[Transcribed page contents]

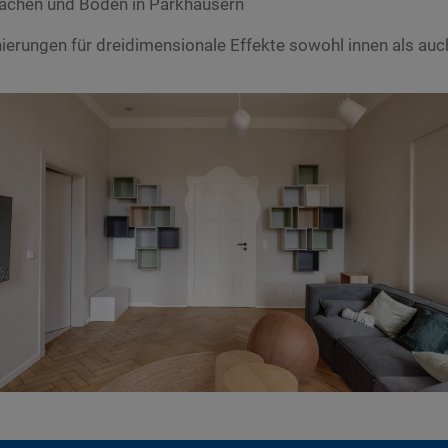
lächen und Böden in Parkhäusern
nierungen für dreidimensionale Effekte sowohl innen als a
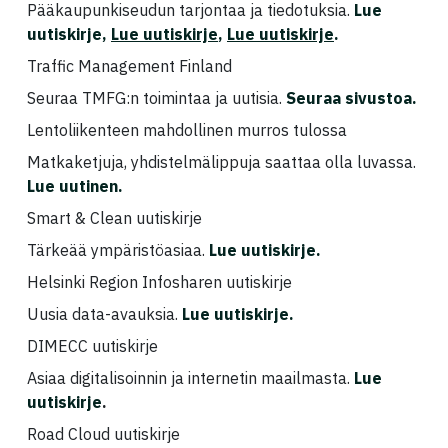
Pääkaupunkiseudun tarjontaa ja tiedotuksia.
Lue
uutiskirje
,
Lue uutiskirje
,
Lue uutiskirje
.
Traffic Management Finland
Seuraa TMFG:n toimintaa ja uutisia.
Seuraa sivustoa.
Lentoliikenteen mahdollinen murros tulossa
Matkaketjuja, yhdistelmälippuja saattaa olla luvassa.
Lue uutinen
.
Smart & Clean uutiskirje
Tärkeää ympäristöasiaa.
Lue uutiskirje
.
Helsinki Region Infosharen uutiskirje
Uusia data-avauksia.
Lue uutiskirje
.
DIMECC uutiskirje
Asiaa digitalisoinnin ja internetin maailmasta.
Lue
uutiskirje
.
Road Cloud uutiskirje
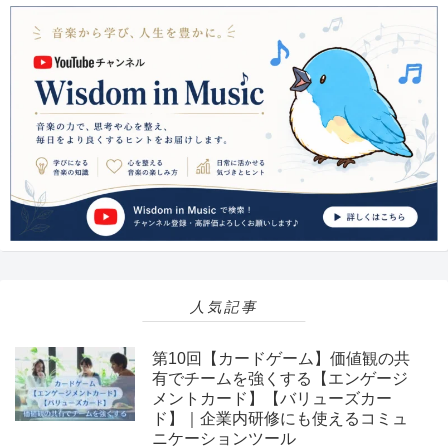
人気記事
第10回【カードゲーム】価値観の共
有でチームを強くする【エンゲージ
メントカード】【バリューズカー
ド】｜企業内研修にも使えるコミュ
ニケーションツール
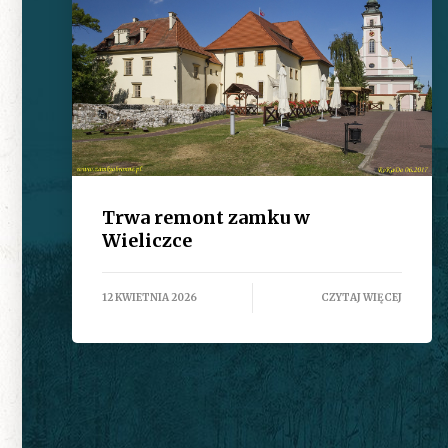
Trwa remont zamku w
Wieliczce
12 KWIETNIA 2026
CZYTAJ WIĘCEJ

◆ **About this task**
If a line of the records above holds the string "Seuraa", count it; then state only how many such lines there are.

◆ **Solution to this exercise**
2